Plum Almond Elderflower Tart
This delightful plum and almond tart is a perfect combination of sweet, nutty almond cream, juicy plums, and a crisp biscuit base. With a hint of elderflower cordial to elevate the flavors, this tart is a treat for any occasion. Enjoy it warm or cold, served with a cup of tea or a dollop of cream for a truly delightful dessert experience.
— Constant Cookbook
Ingredients
- Base
- - 50g Amaretti biscuits, crushed
- - 50g plain flour
- - 50g wholemeal flour
- - 50g light Muscavado sugar
- - 50g unsalted butter,
- - Extra butter for greasing.
- Topping
- - 50g unsalted butter
- - 50g caster sugar
- - 1 medium egg
- - 75g ground almonds
- - 3 tbsp Bottlegreen Elderflower Cordial
- - 6 plums (approximately 400g)
- Glaze
- - 1 rounded tbsp apricot jam or marmalade
- - 1 tbsp Bottlegreen Elderflower Cordial
Instructions
- Heat the oven to 190C/170C fan/gas 5. Grease the inside of a 23cm loose-bottomed flan tin with soft butter.
- For the base, mix together the crushed biscuits, the plain flour and sugar in a bowl. Melt the butter, add it to the dry ingredients, and mix well. Turn mixture into the flan tin, press evenly into the base and slightly up the sides.

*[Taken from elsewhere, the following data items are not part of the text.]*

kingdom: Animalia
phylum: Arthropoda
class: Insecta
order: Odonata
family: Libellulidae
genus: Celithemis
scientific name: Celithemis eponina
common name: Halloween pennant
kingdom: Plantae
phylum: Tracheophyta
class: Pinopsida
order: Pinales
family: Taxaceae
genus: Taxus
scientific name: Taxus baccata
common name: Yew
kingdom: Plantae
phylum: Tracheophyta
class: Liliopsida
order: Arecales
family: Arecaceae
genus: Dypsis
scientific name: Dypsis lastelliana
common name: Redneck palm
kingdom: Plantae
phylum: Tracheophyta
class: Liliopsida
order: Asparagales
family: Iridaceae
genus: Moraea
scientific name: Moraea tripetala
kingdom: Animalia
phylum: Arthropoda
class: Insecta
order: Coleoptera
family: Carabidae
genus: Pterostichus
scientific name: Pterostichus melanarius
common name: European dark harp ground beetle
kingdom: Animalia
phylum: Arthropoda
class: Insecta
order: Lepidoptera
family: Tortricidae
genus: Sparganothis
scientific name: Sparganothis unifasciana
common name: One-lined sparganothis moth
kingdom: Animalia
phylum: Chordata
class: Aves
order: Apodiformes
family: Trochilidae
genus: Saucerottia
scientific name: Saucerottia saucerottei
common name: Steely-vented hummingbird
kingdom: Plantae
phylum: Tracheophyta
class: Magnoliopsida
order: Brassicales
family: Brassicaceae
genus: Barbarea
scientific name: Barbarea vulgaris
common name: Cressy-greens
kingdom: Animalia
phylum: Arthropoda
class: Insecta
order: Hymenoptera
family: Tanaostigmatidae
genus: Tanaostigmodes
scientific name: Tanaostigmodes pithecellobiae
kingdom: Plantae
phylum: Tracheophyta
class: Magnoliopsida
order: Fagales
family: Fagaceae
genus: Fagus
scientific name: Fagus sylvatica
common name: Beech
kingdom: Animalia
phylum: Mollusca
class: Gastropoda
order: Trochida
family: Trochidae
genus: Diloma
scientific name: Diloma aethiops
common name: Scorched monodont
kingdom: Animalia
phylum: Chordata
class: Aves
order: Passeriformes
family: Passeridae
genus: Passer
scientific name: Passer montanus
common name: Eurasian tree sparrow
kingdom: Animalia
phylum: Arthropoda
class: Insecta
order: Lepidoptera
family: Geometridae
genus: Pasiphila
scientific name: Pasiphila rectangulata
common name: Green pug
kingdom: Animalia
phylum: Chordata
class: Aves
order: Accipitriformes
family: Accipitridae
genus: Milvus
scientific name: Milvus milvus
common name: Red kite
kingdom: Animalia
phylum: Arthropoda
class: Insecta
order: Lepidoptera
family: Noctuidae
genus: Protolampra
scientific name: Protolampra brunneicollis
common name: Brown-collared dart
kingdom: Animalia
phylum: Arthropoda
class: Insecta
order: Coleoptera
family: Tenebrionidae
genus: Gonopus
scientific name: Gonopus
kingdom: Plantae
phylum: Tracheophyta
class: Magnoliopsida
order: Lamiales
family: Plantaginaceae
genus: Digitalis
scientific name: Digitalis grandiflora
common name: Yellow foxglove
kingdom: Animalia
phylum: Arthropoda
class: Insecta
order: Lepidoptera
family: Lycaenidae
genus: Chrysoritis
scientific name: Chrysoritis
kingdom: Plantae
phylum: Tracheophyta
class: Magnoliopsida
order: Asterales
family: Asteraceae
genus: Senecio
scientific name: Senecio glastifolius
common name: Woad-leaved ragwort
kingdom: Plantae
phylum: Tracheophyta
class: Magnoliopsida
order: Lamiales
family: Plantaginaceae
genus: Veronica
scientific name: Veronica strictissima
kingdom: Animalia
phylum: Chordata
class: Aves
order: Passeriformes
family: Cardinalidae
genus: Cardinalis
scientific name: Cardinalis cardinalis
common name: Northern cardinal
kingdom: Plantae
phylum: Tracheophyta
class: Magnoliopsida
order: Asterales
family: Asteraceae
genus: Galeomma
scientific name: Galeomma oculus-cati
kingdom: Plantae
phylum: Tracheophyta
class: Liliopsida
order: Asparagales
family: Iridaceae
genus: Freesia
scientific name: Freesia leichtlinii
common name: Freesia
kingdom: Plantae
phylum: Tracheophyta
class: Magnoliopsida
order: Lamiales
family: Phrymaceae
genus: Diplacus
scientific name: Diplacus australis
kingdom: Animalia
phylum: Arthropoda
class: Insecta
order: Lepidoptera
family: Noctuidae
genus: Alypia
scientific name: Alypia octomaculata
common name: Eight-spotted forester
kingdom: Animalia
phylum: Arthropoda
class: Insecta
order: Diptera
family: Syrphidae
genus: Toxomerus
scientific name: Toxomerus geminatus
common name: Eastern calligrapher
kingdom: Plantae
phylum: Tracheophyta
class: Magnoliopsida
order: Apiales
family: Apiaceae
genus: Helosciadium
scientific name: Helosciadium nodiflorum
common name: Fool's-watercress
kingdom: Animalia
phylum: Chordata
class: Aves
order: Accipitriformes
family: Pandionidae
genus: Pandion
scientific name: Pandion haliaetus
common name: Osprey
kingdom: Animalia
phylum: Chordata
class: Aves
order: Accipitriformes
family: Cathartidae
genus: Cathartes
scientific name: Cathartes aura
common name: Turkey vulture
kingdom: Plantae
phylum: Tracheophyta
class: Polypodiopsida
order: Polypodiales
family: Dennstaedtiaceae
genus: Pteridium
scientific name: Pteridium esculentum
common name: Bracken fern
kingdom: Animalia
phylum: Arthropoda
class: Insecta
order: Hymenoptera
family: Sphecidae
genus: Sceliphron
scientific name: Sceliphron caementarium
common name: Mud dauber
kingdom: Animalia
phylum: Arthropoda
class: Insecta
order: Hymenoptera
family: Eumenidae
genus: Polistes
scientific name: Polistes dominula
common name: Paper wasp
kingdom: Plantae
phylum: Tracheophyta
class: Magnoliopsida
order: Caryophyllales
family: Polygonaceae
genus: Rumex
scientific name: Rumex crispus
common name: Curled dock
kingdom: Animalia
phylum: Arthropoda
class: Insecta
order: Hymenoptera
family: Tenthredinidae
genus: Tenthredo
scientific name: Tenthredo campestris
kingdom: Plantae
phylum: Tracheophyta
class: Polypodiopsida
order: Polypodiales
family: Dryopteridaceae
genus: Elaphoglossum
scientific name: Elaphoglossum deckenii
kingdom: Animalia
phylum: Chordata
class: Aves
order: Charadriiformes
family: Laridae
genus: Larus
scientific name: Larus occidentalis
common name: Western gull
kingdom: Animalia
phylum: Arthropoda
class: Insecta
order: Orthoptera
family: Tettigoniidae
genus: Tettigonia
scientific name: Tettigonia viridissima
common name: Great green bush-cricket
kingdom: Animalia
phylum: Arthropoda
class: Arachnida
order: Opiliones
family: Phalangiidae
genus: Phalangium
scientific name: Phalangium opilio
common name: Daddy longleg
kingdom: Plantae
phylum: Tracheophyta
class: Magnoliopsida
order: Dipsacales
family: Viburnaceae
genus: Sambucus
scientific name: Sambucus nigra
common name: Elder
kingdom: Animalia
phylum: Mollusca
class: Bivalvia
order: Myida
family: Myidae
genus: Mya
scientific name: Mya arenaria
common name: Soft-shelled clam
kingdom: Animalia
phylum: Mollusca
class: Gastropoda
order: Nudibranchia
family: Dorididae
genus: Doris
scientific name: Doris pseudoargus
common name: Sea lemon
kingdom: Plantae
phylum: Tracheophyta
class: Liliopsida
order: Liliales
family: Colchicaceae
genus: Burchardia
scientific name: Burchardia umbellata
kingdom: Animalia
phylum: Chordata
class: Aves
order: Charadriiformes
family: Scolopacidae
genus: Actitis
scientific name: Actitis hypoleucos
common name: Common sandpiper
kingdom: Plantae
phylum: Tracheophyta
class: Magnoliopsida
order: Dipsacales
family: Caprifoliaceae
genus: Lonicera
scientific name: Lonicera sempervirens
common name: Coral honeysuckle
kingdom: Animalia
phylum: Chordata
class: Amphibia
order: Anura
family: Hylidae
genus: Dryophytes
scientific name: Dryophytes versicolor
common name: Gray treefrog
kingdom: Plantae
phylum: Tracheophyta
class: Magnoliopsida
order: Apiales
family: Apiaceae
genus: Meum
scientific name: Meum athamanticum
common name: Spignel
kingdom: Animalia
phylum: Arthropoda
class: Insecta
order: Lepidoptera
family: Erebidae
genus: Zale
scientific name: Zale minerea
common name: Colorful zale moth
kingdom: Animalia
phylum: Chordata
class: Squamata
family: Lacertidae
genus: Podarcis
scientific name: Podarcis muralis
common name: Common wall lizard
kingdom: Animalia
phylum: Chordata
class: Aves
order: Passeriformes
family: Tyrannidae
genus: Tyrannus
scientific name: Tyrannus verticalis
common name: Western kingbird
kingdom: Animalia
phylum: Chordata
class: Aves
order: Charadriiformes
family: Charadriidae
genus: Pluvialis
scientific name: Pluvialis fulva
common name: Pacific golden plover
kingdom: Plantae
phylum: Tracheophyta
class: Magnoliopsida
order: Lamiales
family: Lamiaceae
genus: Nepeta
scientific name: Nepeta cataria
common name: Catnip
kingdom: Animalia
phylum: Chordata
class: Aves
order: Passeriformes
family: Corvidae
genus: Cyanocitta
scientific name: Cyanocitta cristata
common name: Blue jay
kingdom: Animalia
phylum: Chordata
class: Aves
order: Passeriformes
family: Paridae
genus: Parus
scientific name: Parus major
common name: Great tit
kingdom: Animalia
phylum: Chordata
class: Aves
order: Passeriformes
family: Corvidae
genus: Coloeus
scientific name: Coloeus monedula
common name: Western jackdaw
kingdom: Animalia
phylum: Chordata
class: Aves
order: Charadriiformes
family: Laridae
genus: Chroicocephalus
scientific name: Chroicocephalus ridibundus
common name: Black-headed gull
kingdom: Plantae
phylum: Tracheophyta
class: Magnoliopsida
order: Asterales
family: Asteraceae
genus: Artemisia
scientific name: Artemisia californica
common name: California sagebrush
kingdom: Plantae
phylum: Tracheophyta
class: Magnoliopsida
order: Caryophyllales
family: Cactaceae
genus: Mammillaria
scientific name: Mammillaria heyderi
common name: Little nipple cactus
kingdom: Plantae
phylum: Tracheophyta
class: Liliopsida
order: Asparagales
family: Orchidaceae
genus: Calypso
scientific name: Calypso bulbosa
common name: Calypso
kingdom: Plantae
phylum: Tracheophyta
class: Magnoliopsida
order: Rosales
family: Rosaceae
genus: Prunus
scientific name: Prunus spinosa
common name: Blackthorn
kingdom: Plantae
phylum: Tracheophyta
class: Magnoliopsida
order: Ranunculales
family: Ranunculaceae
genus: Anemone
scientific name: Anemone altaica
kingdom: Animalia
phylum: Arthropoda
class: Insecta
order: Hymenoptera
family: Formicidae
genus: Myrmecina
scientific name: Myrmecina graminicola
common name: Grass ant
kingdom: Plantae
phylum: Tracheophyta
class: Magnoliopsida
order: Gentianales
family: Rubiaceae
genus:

- For the almond cream, put the butter, sugar, egg, almonds and cordial into a food processor and blitz into a thick paste. Spread the paste over the biscuit base.
- Halve and quarter the plums, discard the stones, and then arrange them over the paste. Bake for 25 minutes or until golden.
- Meanwhile, warm the jam or marmalade and cordial in a small pan until melted. Press through a sieve and then once the tart is cooked, brush the glaze over the top. Serve warm or cold.